Begin Provided records

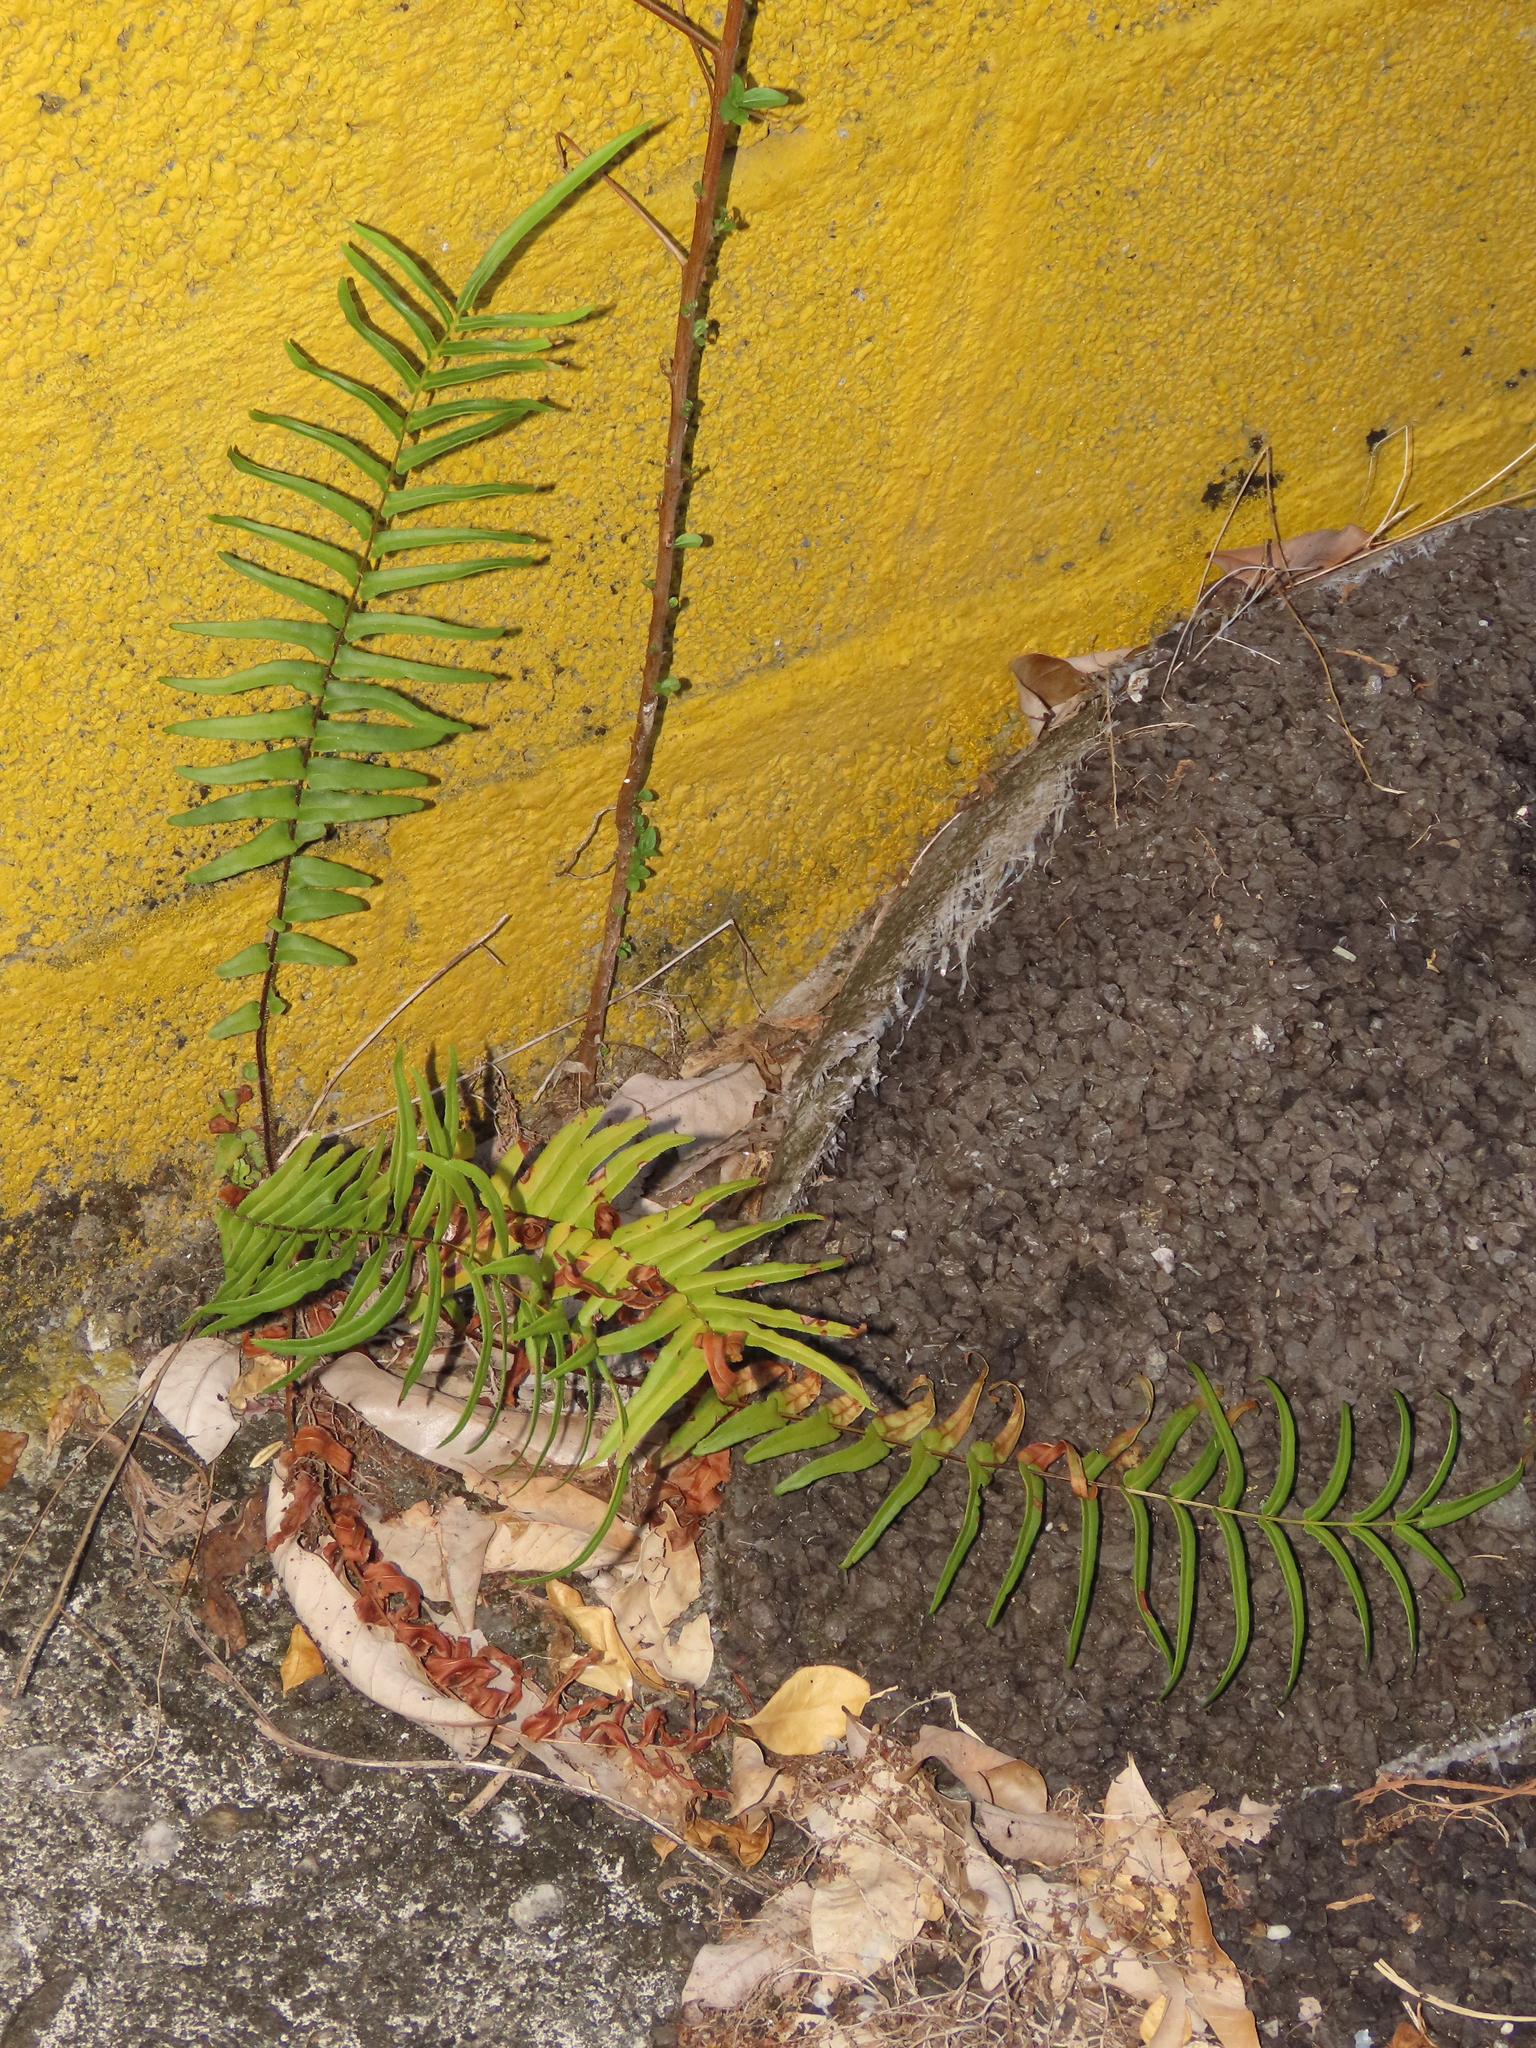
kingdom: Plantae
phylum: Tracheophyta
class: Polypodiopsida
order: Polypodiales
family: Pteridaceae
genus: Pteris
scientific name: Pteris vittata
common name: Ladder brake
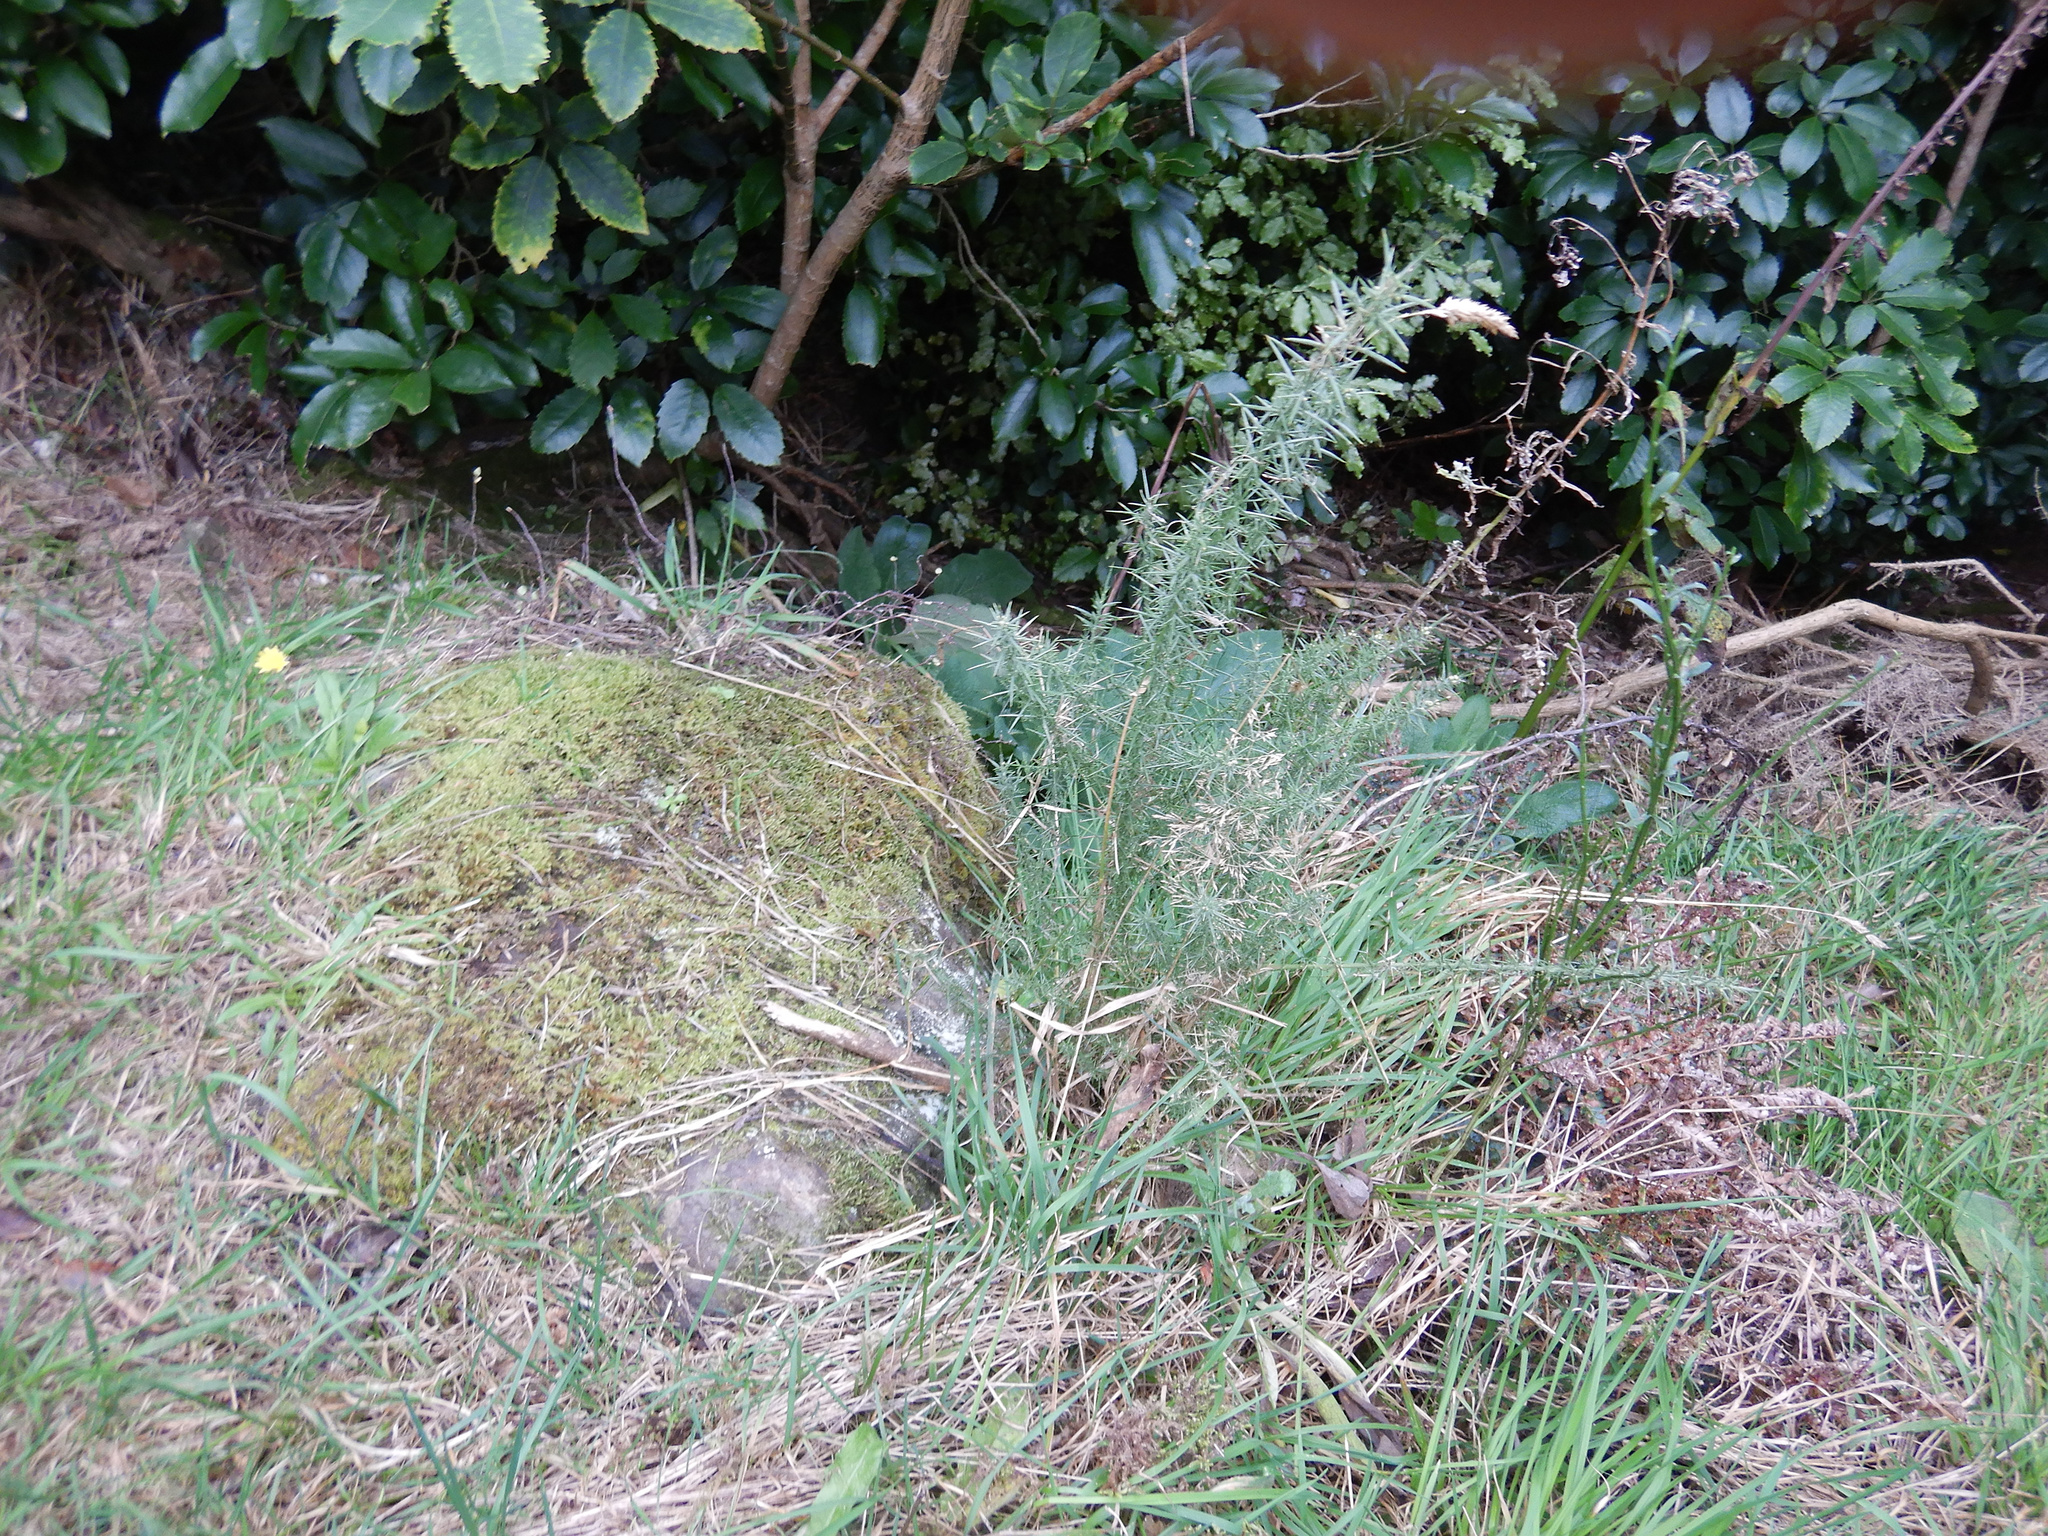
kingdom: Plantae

End Provided records

Given request
Reproduce every text line from all the entries above word for word, leaving out the pictures.

Solution to the exercise
kingdom: Plantae
phylum: Tracheophyta
class: Polypodiopsida
order: Polypodiales
family: Pteridaceae
genus: Pteris
scientific name: Pteris vittata
common name: Ladder brake
kingdom: Plantae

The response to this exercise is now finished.